In the middle phase of UAV flight, the flight state is controlled based on the flight speed, specifically the airspeed value. Common methods for measuring the UAV airspeed include a pitot tube velocity measurement [15,16,17,18], integrated GPS with low-cost inertial navigation systems (IMU), and others [19,20,21,22]. For UAVs where precision in airspeed measurement is not crucial, the high cost of integrating GPS with IMU can be prohibitive. Additionally, pitot tubes may lead to sensor measurement errors due to issues, such as icing, dust, and water particle blockage [23,24]. Borup and colleagues proposed a machine learning method for estimating the air data parameters of a small fixed-wing UAV based on distributed pressure sensors, obtaining results such as the airspeed [25]. Callegari and others introduced a sensor data fusion strategy based on error propagation analysis, directly applying capacitive sensors to UAVs and measuring the airspeed through redundant pressure readings [26]. Fries and his team embedded pressure sensors and sensing elements into a flexible body, creating a compact, accurate, reliable, and low-power sensor for measuring the UAV airspeed [27]. From the synthesis of the above literature, it can be observed that small UAVs have strict requirements for the size, weight, power consumption, and cost of airspeed measurement systems. Traditional measurement methods are not suitable. Pressure sensors, on the other hand, exhibit characteristics such as low power consumption, small size, and low cost. Therefore, there is an urgent need to design an airspeed measurement system using low-cost, highly integrated pressure sensors to achieve a high-precision measurement of the UAV airspeed.

> **Excerpted data**

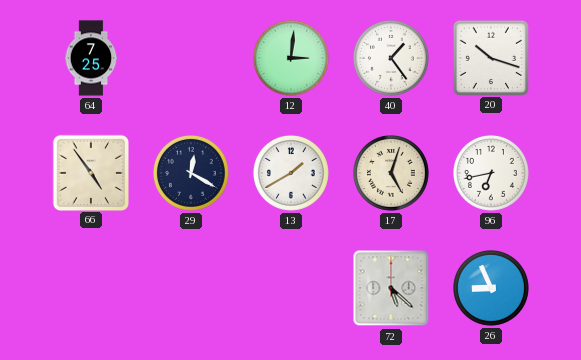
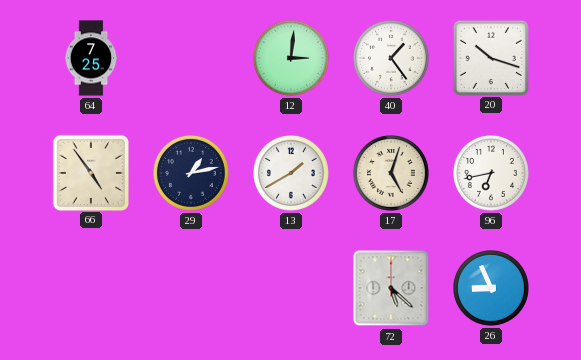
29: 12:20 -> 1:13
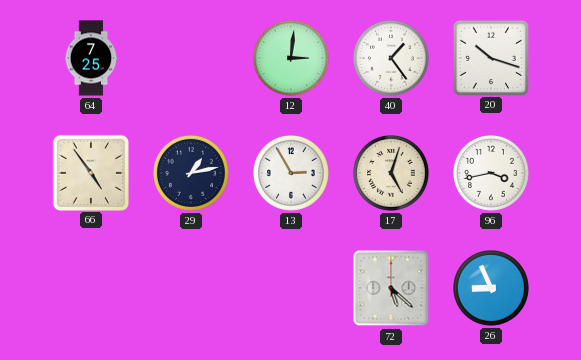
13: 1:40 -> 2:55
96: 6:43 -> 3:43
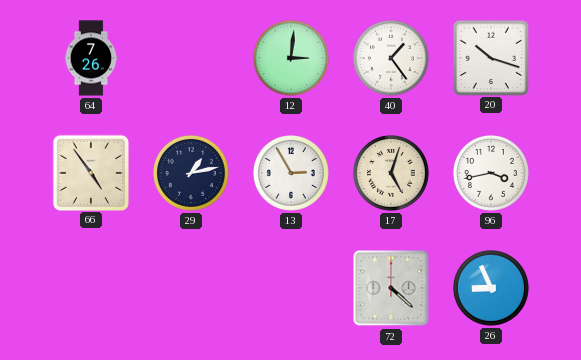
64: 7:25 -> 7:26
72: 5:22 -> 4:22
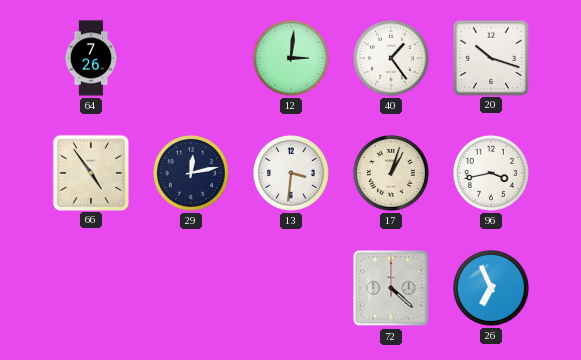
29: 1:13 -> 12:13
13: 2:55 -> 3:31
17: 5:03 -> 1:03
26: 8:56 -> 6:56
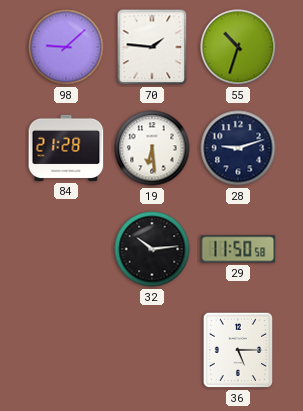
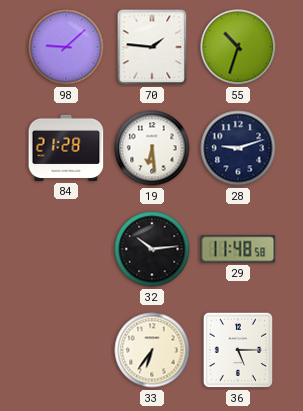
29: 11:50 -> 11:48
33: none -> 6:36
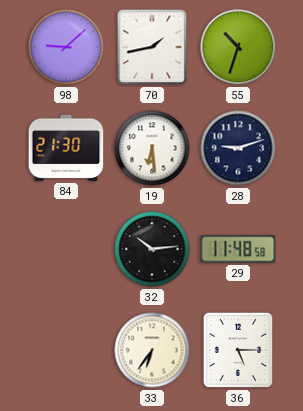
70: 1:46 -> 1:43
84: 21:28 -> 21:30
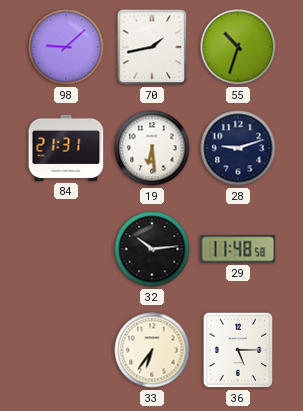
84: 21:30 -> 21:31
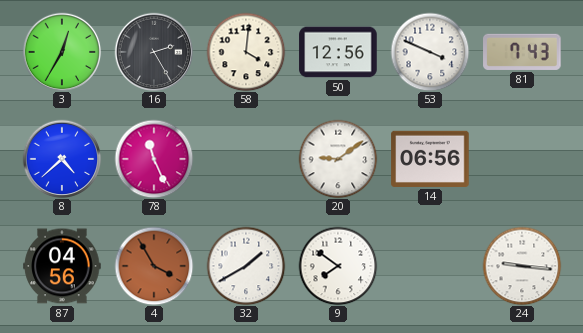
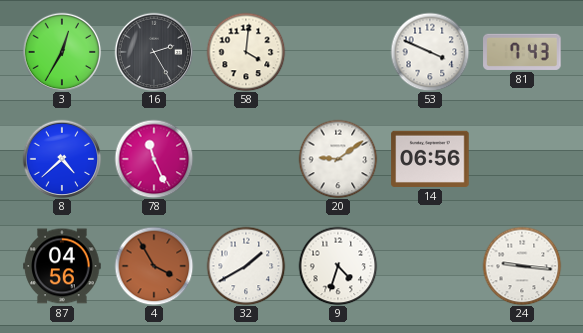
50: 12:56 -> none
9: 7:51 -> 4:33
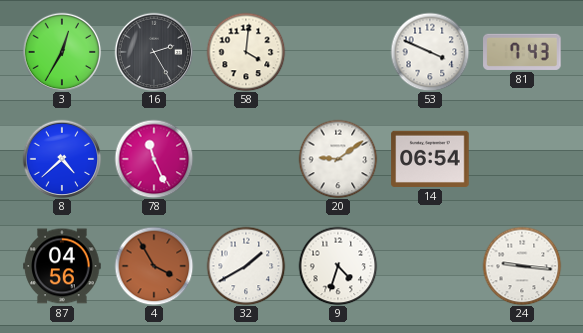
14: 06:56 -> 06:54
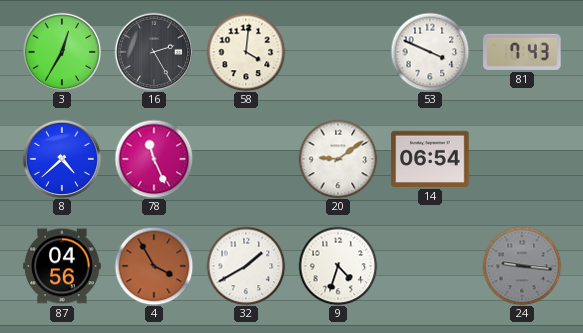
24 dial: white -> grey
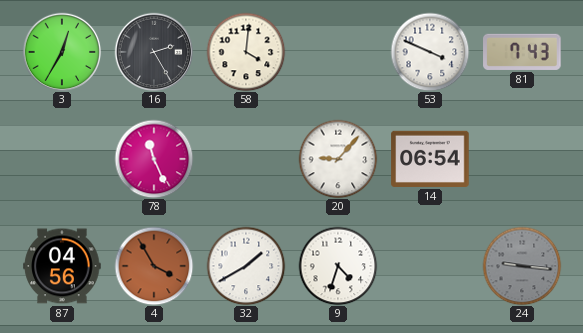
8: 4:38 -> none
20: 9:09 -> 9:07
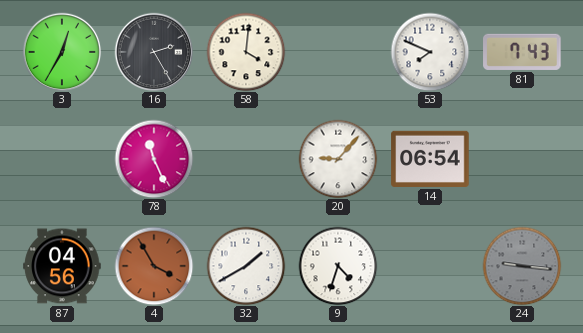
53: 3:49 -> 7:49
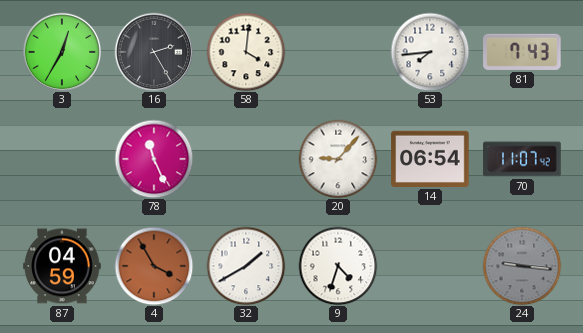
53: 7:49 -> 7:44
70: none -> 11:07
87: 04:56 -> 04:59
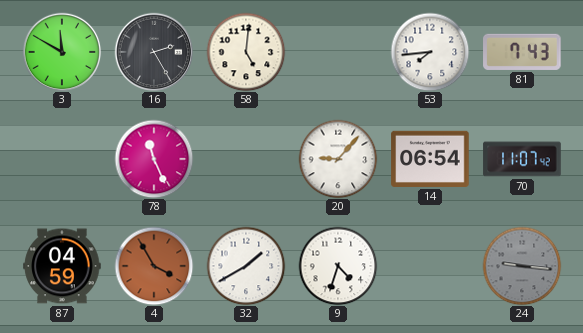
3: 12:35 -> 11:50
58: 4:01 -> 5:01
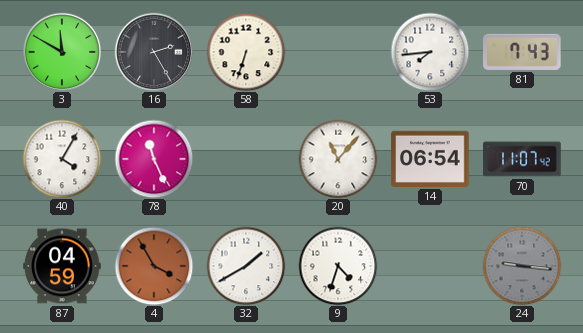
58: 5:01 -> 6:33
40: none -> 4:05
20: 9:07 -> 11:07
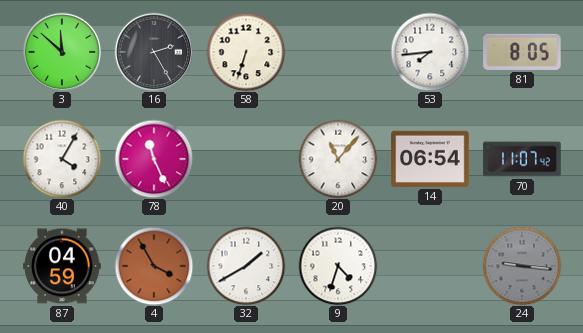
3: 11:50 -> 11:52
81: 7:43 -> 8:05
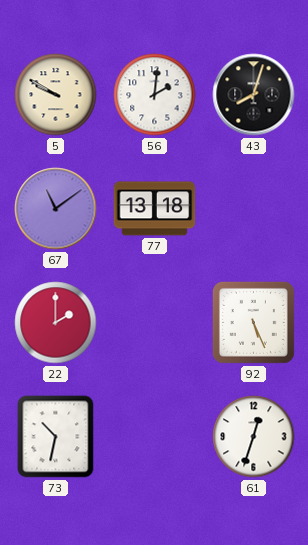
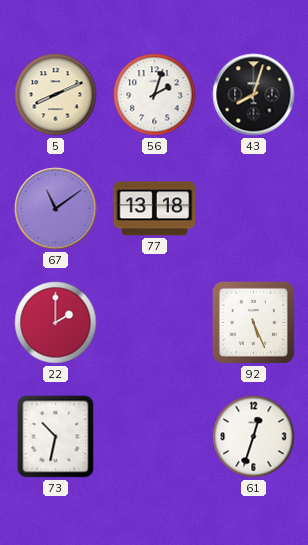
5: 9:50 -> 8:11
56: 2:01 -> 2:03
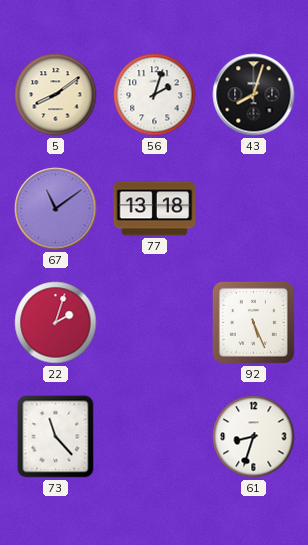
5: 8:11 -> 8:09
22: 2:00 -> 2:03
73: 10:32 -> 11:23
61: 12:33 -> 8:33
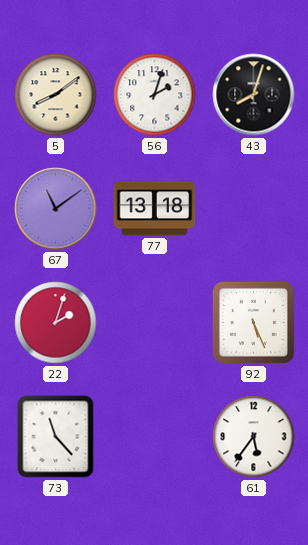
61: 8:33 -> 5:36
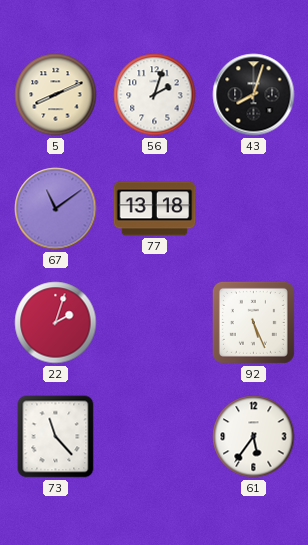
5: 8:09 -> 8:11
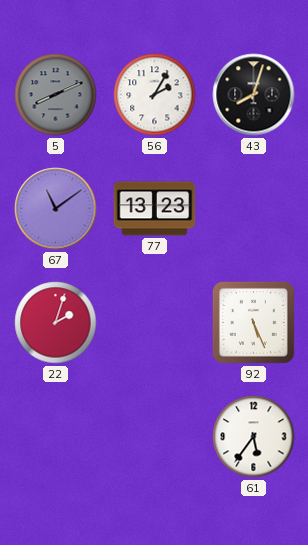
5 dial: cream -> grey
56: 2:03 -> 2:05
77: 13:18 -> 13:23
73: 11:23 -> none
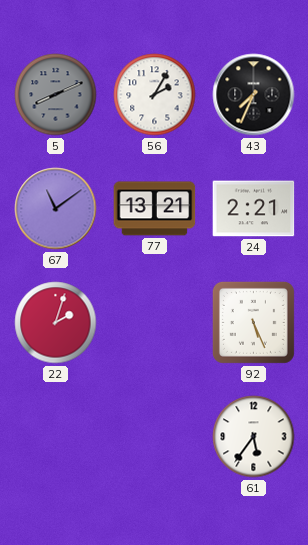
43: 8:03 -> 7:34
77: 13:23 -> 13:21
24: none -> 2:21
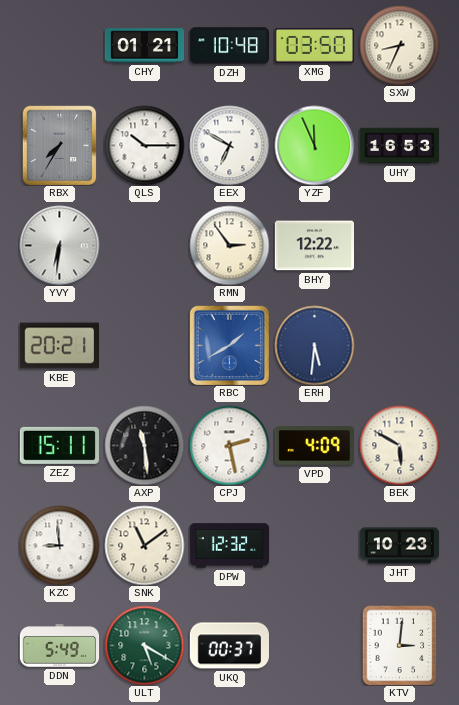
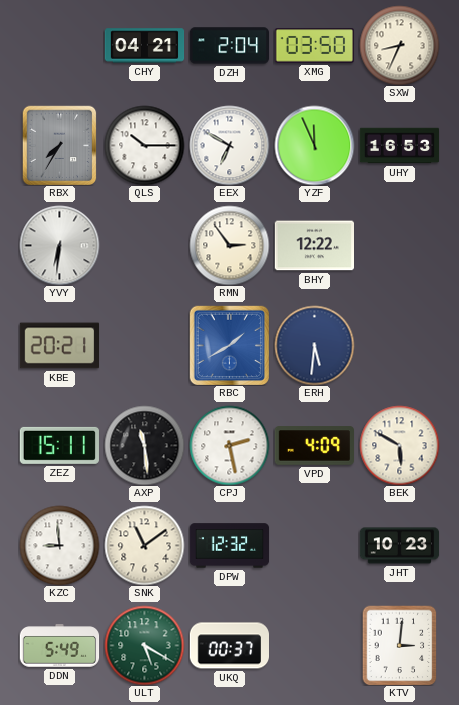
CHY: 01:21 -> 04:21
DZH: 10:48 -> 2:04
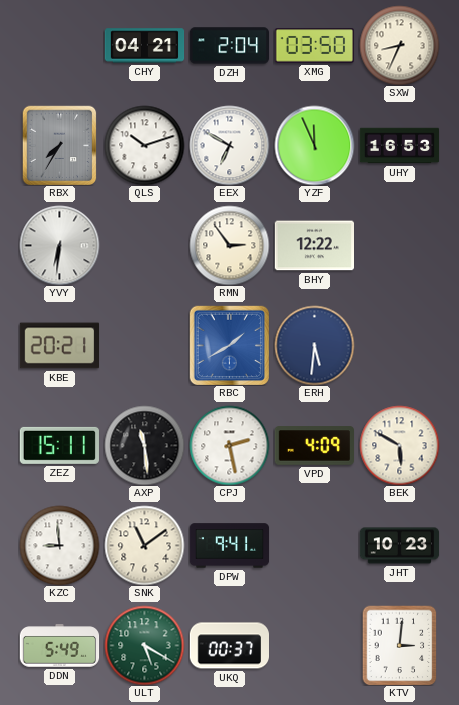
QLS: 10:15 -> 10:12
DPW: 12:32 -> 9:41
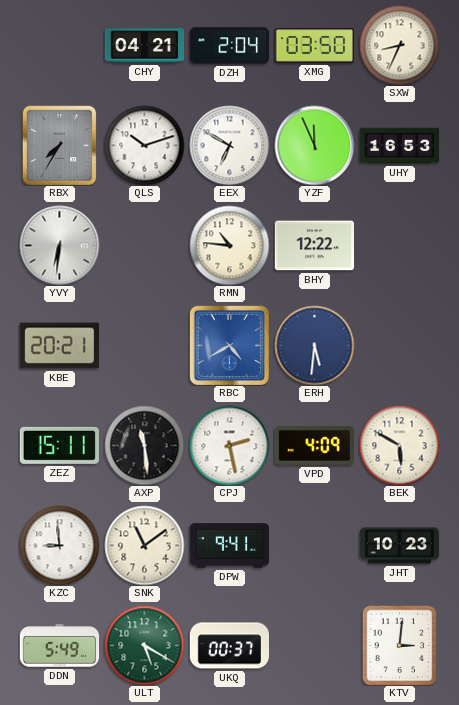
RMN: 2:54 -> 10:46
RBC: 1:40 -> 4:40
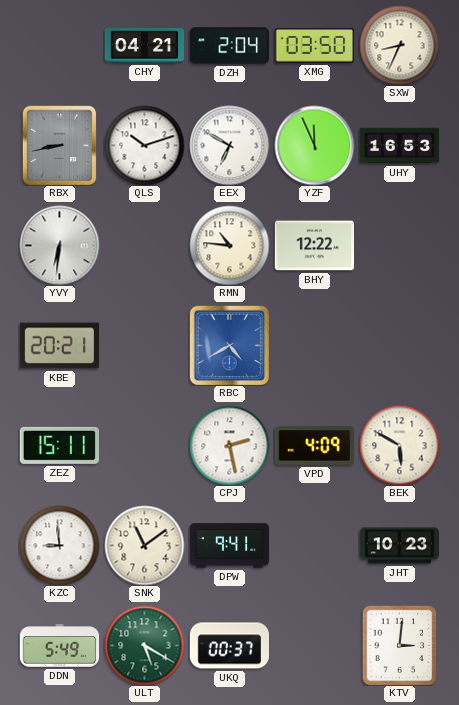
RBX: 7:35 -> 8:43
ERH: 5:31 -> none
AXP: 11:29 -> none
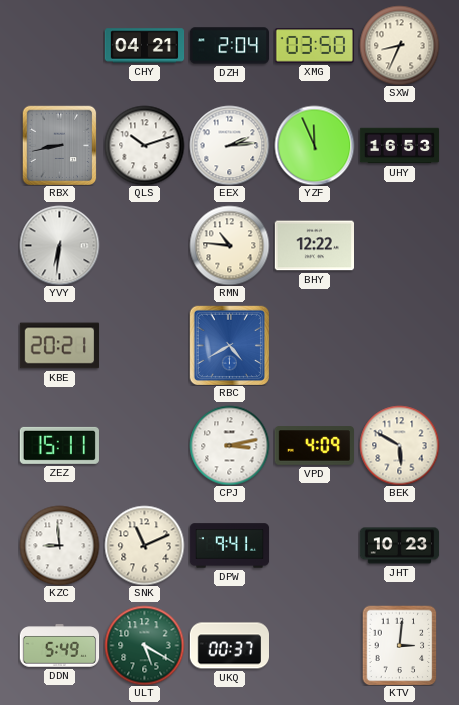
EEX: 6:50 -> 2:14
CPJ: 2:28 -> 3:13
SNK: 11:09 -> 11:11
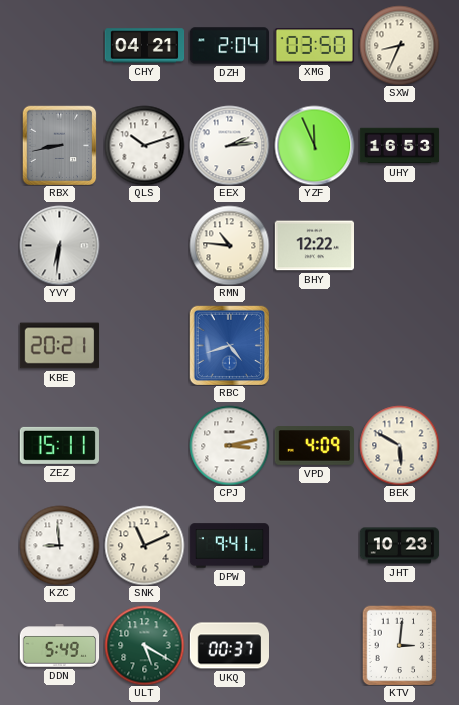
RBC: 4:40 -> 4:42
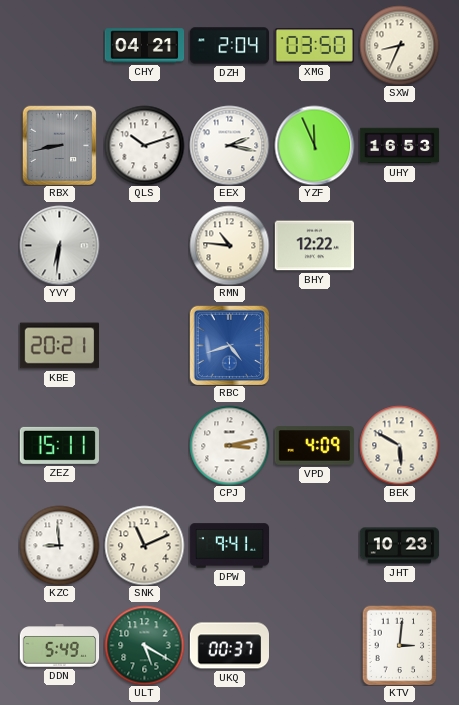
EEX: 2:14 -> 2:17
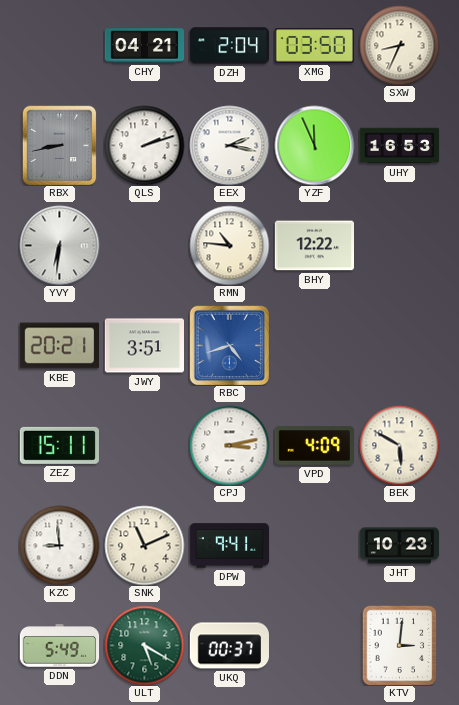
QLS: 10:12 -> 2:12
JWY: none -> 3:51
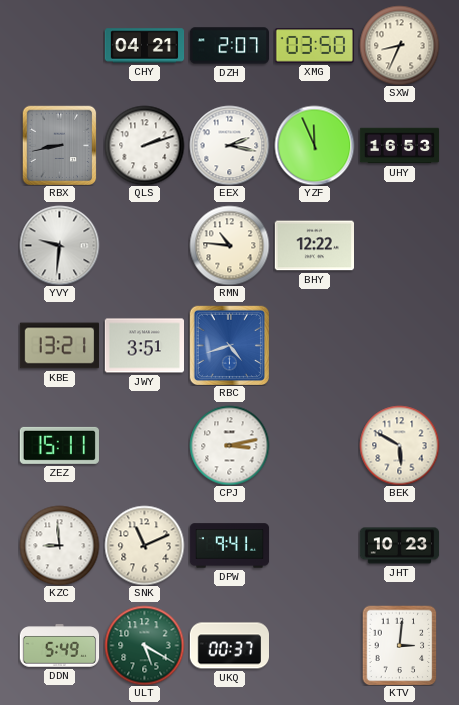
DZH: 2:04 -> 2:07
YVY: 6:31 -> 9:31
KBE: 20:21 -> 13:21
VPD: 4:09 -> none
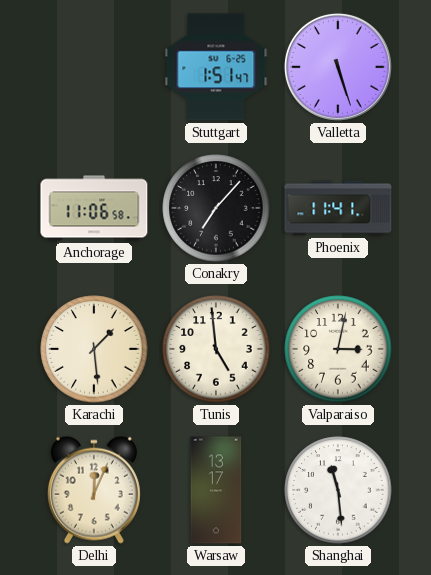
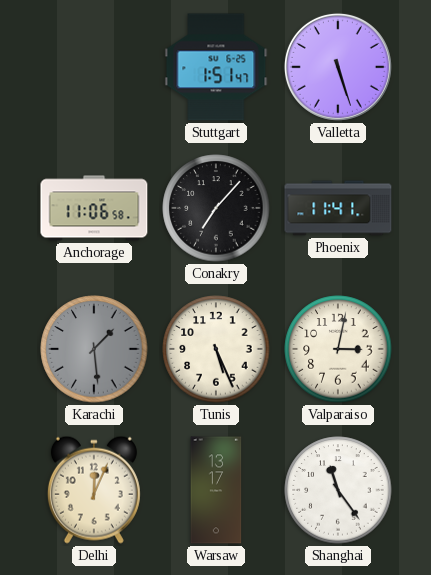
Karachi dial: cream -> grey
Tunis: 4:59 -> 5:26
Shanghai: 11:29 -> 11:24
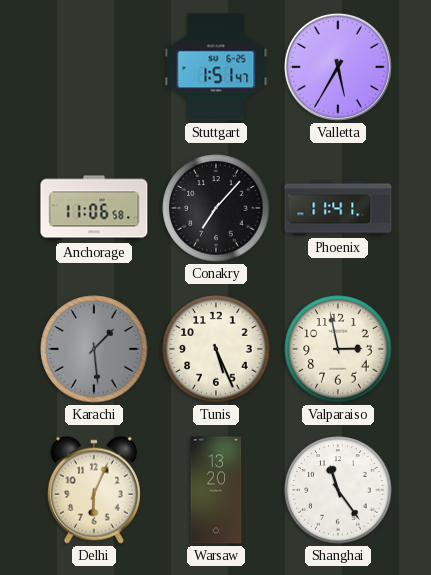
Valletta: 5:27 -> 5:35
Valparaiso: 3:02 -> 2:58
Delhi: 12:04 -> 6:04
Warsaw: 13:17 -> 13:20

> **Aim of the exercise**
According to the passage on UAV airspeed measurement, which issues may cause measurement errors in pitot tubes?

> **Output of the task**
Icing, dust, and water particle blockage.